Although there have been significant improvements in patient outcomes for some forms of pediatric cancer, progress has been painfully slow for others. An increasing understanding of pediatric cancers is highlighting the unique molecular drivers and challenging the assumption that drugs developed in adults can be applied to children and young adults. Here, we discuss game-changing therapeutic advances and a shifting view of childhood cancers.
Unique genomic background
Although pediatric cancers are rare, representing just 1% of all new cancers diagnosed annually in the United States, they are the second leading cause of death in children aged 1 to 14 years. There are many different histological tumor types under the umbrella of childhood cancers, of which the most common are leukemias, central nervous system tumors, and lymphomas (Figure 1).1,2
Significant progress has been made in the treatment of certain pediatric cancers in recent decades, exemplified by pediatric acute lymphoblastic leukemia (ALL), which has been transformed from a virtually incurable cancer to one in which 5-year survival rates now reach up to 90%. In other forms of pediatric cancer, however, survival rates have stagnated and little progress has been made in the development of effective new therapies.3
Because of their rarity, pediatric cancers are difficult to study and adequate enrollment of children in clinical trials can be challenging. Pharmaceutical companies are often hesitant to test drugs in the pediatric population in patients who often cannot advocate for themselves. As a result, the activity of drugs developed in adult patients has often been inferred in pediatric patients with the same tumor type or molecular aberrations. However, as researchers have gathered more information about pediatric cancers, there has been increasing recognition of their unique attributes and the need for dedicated clinical trials in this patient population.

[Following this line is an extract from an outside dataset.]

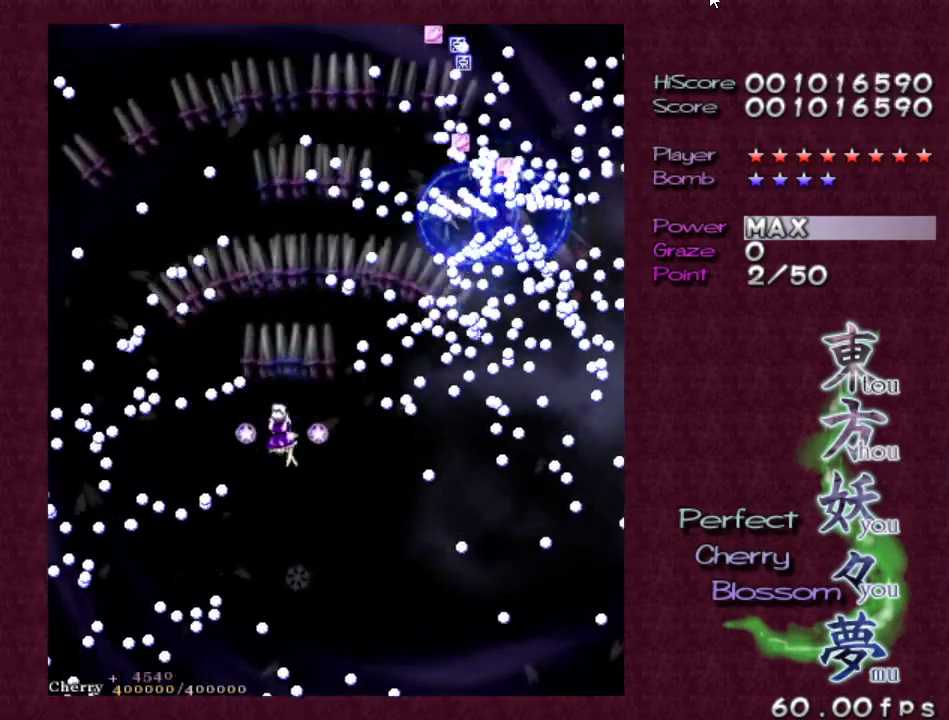
{"keys": ["z"], "events": [[100, "left", "down"], [133, "up", "down"], [233, "left", "up"], [233, "up", "up"]]}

Pediatric cancers tend to be found in the developing mesodermic tissue, whereas adult cancers are more prevalent in the epithelial tissues. Genome sequencing studies have revealed a much lower mutational burden in pediatric cancers and the mechanisms of oncogenesis are also quite different; adult tumors can develop from a series of acquired gene mutations, but pediatric tumors tend to develop from a single catastrophic event.4,5
Even the same type of cancer in a pediatric and adult patient can be quite different, with very different underlying molecular mechanisms. In a recent genomic analysis of different types of pediatric cancer by researchers at St Jude’s Children’s Research Hospital, less than half of the identified mutated genes were found to be similar to those found in adult patients.6
A ‘magic bullet’?
Chromosomal rearrangements are common in pediatric cancers. This type of molecular abnormality can result in a fusion of 2 different genes when the chromosome breaks apart and the pieces join back together in a muddled order. If the genetic code fuses in a manner that is “readable” by the cell, then it can drive aberrant activation of one or both genes.7 Gene fusions often involve kinase enzymes that are essential players in cell signaling pathways regulating hallmark cancer processes, such as unchecked cell proliferation. The fusion drives the constitutive activation of the kinase and, thus, these downstream signaling pathways.
One of the first chromosomal rearrangements linked to cancer, BCR-ABL1 – more commonly known as the Philadelphia chromosome – results in aberrant activation of the ABL1 kinase. It is present in nearly all cases of chronic myeloid leukemia (CML) and 3% to 5% of patients with ALL, and thus became the central focus of targeted drug development. Imatinib was initially approved by the US Food and Drug Administration (FDA) in 2001 for the treatment of adult patients with CML and had such a significant impact on the treatment landscape that it made the cover of Time magazine as a “magic bullet” in the war on cancer.8
Approval was expanded into pediatric patients in 2006 and for pediatric patients with ALL in 2013. However, as with the use of most kinase inhibitors, tumors can evolve under the selective pressure of treatment, developing additional molecular abnormalities that drive resistance.9
Next-generation multikinase inhibitors that more potently inhibit the BCR-ABL1 fusion protein have been developed to provide additional treatment options for patients who become resistant to imatinib. Dasatinib and nilotinib are among several drugs that have recently been approved for pediatric cancer therapy (Table 1). Both therapies were approved to treat children with Philadelphia chromosome-positive CML in the chronic phase in either the front- or second-line setting after failure of imatinib.
The approval of dasatinib was based on data from 97 patients across 2 trials, 51 of whom were newly diagnosed and 46 previously treated with imatinib. Most of the patients were treated with dasatinib 60 mg/m2 once daily. After 2 years of follow-up, more than 95% of newly diagnosed patients and 82.6% of relapsed/refractory patients had complete cytogenetic response.10
Nilotinib was approved on the basis of findings from 2 clinical trials including 69 patients – 1 trial involving patients who were refractory to or relapsed after dasatinib and imatinib treatment, and 1 that included both relapsed/refractory and newly diagnosed patients. Patients received nilotinib 230 mg/m2 twice daily, rounded to the nearest 50-mg dose, in 28-day cycles. By cycle 12, the cumulative major molecular response rate (MMR) was 47.7% in patients with relapsed/refractory disease, and 64% in newly diagnosed patients.11 Clinical trials of both drugs in the pediatric setting are ongoing.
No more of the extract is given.